Specific Genetic Alterations Linked to Prostate Cancer Mortality

TOP - Daily

DNA changes may determine which patients require aggressive cancer treatment

Researchers report that alterations of particular DNA regions factor into the prostate cancer development. Moreover, 2 particular DNA modifications result in a higher prostate cancer mortality rate, according to the new research.

For the study, Jianfeng Xu, MD, DrPH, Director of the Center for Cancer Genomics at the Wake Forest School of Medicine in Winston-Salem, and his colleagues at Wake Forest, Brady Urological Institute of Johns Hopkins Medical Institutions, and Karolinska Institute of Sweden used a method for detecting lost or amplified pieces of DNA in cells from the prostate tumors of 125 patients.

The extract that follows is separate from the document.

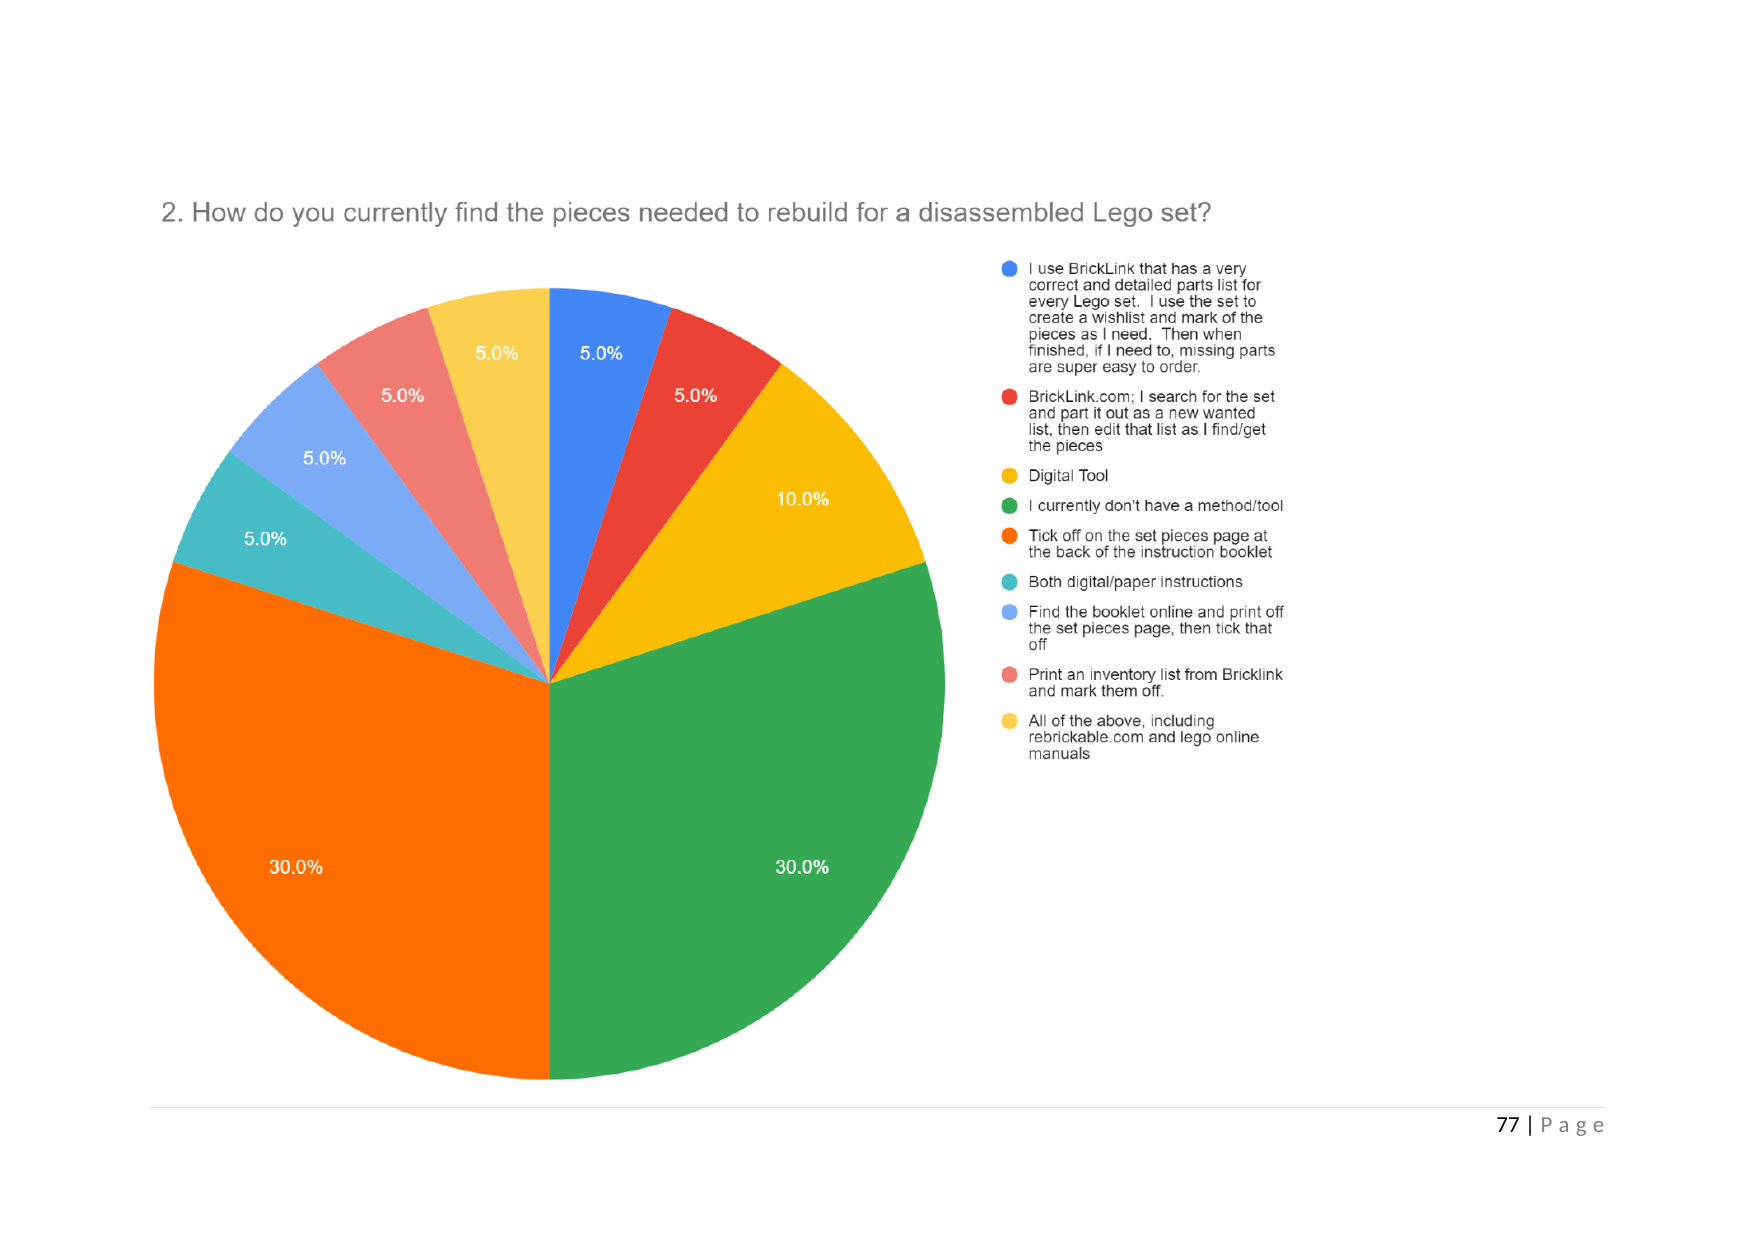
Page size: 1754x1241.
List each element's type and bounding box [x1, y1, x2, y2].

According to study results, alterations in 20 gene regions likely play a role in the development of prostate cancer, and a higher incidence of death from prostate cancer was associated with changes in 7 of the 20 regions.

Furthermore, when compared with patients with similar tumor stages and prostate-specific antigen levels upon diagnosis, patients whose cancer cells had an amplification of the MYC gene and a loss of the PTEN gene had a mortality rate more than 50 times greater.

The study is published early online in Cancer.